> **What is being asked**: Extract all lines that hold "ensure" from the records below.

> **Entries provided**:
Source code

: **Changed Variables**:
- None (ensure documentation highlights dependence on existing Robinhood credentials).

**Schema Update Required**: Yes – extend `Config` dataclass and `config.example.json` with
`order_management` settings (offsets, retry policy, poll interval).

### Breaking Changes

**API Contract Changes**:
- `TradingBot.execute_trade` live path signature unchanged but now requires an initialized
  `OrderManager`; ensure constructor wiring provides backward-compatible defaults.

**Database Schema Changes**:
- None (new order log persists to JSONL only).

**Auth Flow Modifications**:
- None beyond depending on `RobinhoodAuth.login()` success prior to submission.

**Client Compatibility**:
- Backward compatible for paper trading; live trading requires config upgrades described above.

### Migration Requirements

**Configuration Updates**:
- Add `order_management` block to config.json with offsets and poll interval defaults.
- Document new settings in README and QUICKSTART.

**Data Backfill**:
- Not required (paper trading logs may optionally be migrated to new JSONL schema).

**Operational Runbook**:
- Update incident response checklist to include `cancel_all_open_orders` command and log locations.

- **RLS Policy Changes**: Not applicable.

> **Answer to the problem**:
- None (ensure documentation highlights dependence on existing Robinhood credentials).
  `OrderManager`; ensure constructor wiring provides backward-compatible defaults.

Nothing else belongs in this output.